Points saillants régionaux
●Asie-Pacifique :
La Chine est à la pointe des améliorations en matière de qualité des eaux de surface, avec des villes comme Liuzhou et Guilin en tête du classement national. Cependant, l'accès à l'eau reste problématique dans les zones rurales, et 8 des 10 rivières les plus polluées par le plastique au monde se trouvent en Asie.
L’Asie du Sud-Est est confrontée à une intrusion saline due à la montée du niveau de la mer, ce qui menace ses réserves d’eau douce.
●Europe :
Royaume-Uni : Le sud de l'Angleterre possède une eau dure (riche en calcium et en magnésium), tandis que l'Écosse et le Pays de Galles bénéficient d'une eau plus douce grâce à des bassins versants protégés.
Belgique : Les problèmes liés à la dureté de l'eau, comme l'accumulation de calcaire à Bruxelles, mettent en évidence les lacunes des infrastructures malgré les affirmations selon lesquelles l'eau du robinet est « potable ».
●Afrique :
La coopération transfrontalière est essentielle. Par exemple, la Commission du bassin du lac Tchad a revitalisé la gestion de l'eau malgré la diminution des ressources, réduisant ainsi les risques de conflit. Pourtant, seuls 7 des 106 aquifères transfrontaliers font l'objet d'accords formels.
●Amériques :
Bien que les données fournies par les sources soient limitées, le rapport de l'ONU souligne que la pollution industrielle et le ruissellement agricole constituent des défis répandus dans les pays en développement.
Voies d'amélioration
●Technologie : L’IA et l’IoT sont des outils émergents pour la surveillance et la prédiction de la qualité de l’eau.
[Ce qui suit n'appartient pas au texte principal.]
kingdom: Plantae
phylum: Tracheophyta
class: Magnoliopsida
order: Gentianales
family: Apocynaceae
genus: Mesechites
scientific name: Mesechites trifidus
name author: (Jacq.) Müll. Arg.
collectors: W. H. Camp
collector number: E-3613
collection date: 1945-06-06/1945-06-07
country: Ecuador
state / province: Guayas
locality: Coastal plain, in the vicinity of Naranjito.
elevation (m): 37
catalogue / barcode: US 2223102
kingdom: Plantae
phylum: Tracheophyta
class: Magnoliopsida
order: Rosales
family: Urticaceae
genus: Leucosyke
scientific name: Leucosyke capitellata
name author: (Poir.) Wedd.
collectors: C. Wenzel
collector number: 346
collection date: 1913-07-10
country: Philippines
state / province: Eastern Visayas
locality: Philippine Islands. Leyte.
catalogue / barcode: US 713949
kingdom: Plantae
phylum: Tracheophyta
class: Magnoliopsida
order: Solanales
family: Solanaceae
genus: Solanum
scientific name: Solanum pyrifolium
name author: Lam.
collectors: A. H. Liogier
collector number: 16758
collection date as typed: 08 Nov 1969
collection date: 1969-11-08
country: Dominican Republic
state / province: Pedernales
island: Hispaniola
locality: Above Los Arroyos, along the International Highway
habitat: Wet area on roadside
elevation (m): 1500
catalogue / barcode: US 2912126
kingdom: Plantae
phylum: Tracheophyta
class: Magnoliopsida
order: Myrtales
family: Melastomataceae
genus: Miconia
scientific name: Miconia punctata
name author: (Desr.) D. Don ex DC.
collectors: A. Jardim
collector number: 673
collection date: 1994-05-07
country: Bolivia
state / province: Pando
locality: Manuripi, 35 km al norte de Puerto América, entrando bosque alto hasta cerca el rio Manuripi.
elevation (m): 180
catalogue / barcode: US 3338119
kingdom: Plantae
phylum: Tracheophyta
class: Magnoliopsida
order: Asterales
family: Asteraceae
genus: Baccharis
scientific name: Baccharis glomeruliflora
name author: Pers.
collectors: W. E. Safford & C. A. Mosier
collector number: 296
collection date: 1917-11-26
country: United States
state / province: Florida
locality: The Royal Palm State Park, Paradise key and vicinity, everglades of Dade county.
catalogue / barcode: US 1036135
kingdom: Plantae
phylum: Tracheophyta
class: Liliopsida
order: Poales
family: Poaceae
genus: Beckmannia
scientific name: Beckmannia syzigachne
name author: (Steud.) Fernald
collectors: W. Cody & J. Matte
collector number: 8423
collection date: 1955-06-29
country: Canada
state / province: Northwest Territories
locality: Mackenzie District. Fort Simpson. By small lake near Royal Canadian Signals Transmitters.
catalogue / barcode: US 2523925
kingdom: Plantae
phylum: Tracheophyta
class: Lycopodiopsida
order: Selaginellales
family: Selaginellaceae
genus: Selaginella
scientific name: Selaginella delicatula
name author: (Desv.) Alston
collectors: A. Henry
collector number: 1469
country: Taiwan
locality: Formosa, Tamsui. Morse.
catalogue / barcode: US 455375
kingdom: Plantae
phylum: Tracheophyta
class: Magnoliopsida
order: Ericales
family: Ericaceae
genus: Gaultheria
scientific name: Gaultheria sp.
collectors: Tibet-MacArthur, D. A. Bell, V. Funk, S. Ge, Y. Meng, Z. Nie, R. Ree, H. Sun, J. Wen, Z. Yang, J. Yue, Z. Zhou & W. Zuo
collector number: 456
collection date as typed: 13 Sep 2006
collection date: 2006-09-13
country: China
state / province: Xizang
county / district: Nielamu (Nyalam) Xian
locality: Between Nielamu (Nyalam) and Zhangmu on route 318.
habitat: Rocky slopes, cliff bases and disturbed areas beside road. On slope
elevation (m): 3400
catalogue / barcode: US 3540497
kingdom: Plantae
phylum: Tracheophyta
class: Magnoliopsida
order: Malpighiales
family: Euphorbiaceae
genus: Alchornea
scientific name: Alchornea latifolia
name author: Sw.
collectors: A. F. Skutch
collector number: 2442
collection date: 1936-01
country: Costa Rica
●Gouvernance : Le renforcement des accords transfrontaliers, comme on l’observe dans le bassin du fleuve Sava (Balkans), peut favoriser la paix et l’équité en matière de ressources.
●Investissement : La priorité accordée à l’assainissement rural et au traitement des eaux usées est cruciale, en particulier dans les pays à faible revenu 8.
Conclusion
La qualité de l'eau témoigne de l'engagement d'une nation en faveur du développement durable et de l'équité. Malgré des progrès, comme en témoignent les villes chinoises les mieux classées, des défis systémiques exigent une collaboration internationale. Comme le souligne l'ONU, « Partager l'eau, c'est partager les soins ».